Ten Signs You Are Suffering From NASCAR Withdrawal
Symptoms of NASCAR withdrawal
It's only been a few weeks since the last race of the season and yet, we miss it already. On Sundays, we find ourselves switching the channels aimlessly hoping to find something, anything about racing. If you find yourself doing any of the ten things listed below you are suffering from NASCAR withdrawal. Don't worry it only lasts until February...
10. You get out that old VCR and pop in your favorite races from the 80's.
9. You sit on your porch swing watching traffic go by screaming "GO GO GO!"
8. Every time you go to Walmart and see that Kevin Harvick cut out for Budweiser you burst out bawling.
7. You get pulled over for speeding and tell the officer you were qualifying.
6. You buy a used race engine and put it in your 1987 Ford Escort hatchback and race it down the local high school track field.

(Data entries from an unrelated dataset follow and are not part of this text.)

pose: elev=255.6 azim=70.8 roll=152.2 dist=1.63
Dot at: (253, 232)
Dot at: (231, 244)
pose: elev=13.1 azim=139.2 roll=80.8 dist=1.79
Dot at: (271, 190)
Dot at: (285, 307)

5. You get a Tony Stewart tattoo on your chest.
4. You steal your kids Matchbox cars and draw a black circle track on the kitchen floor and race them around it yelling "VROOM VROOM!"

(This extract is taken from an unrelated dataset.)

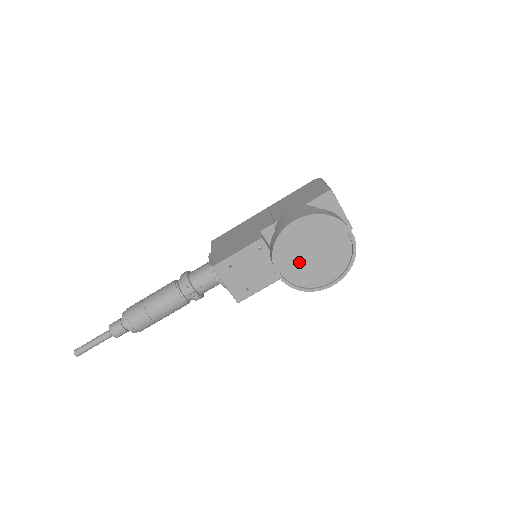
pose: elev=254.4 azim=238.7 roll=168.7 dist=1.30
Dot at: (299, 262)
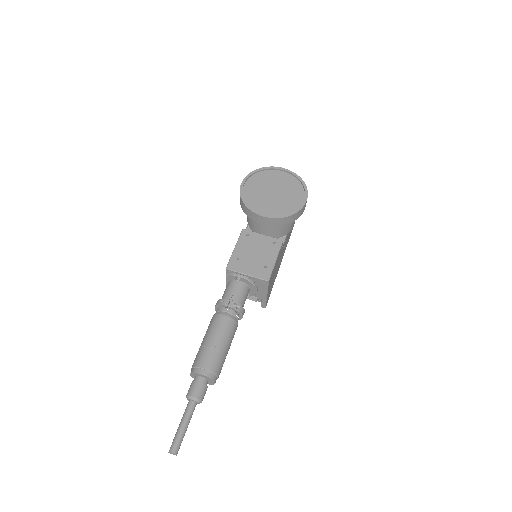
Dot at: (270, 202)
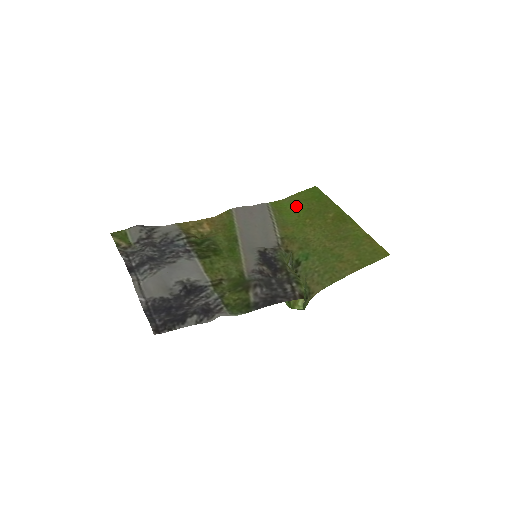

3. Every time you hear the national anthem, you yell "GENTLEMAN START YOUR ENGINES" and make a noise like a car.
2. You stand outside the movie theater 3 days before the show starts in memory of last years race at Dega.
and the number one way to know you are suffering from withdrawal is....
1. You throw skittles in the toilet and flush so you can watch a 30 second race.